> [Task goal]:
Copying exactly, give the lines in the material below from the one with "- Check the" to the one with "click(832, 424)", ends included, and nothing besides.

> [Working data]:
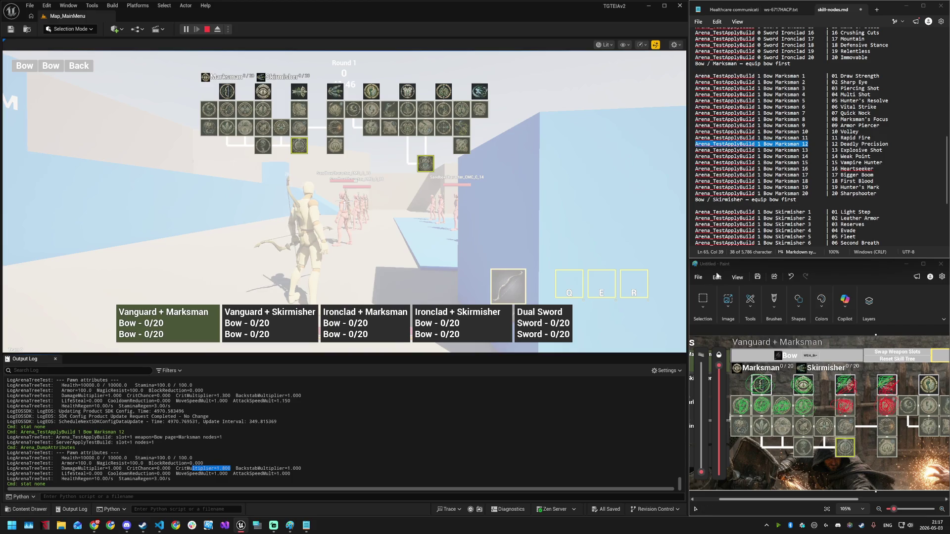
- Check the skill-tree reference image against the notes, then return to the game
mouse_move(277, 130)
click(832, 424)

--

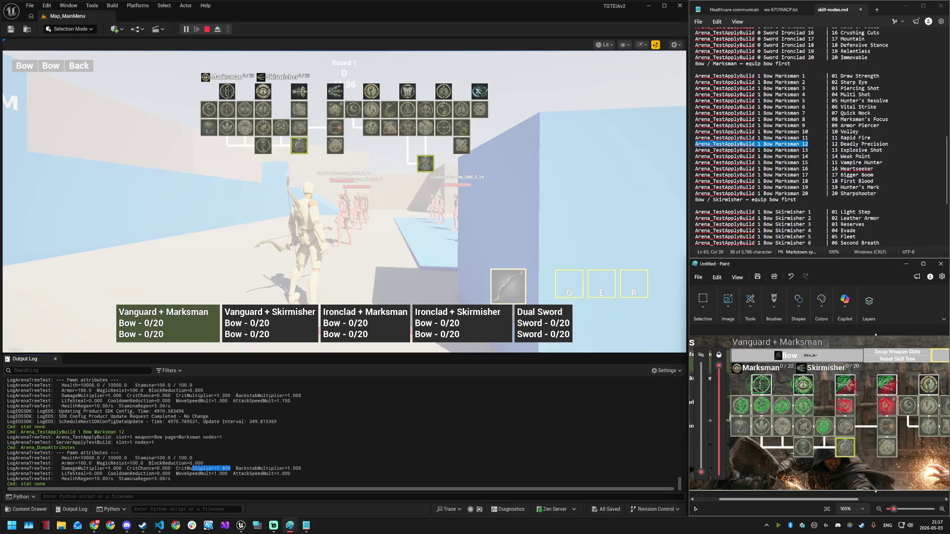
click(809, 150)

==

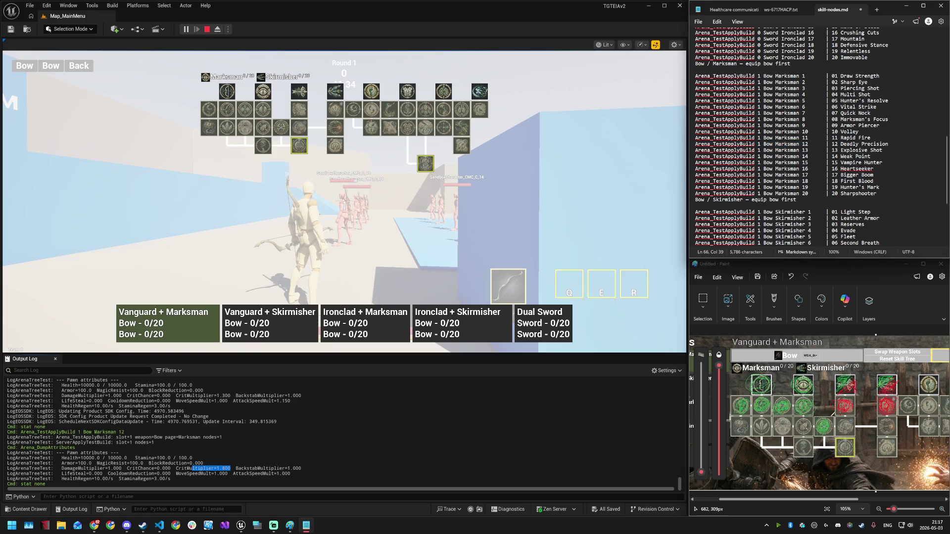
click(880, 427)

> [Result of the exercise]:
- Check the skill-tree reference image against the notes, then return to the game
mouse_move(277, 130)
click(832, 424)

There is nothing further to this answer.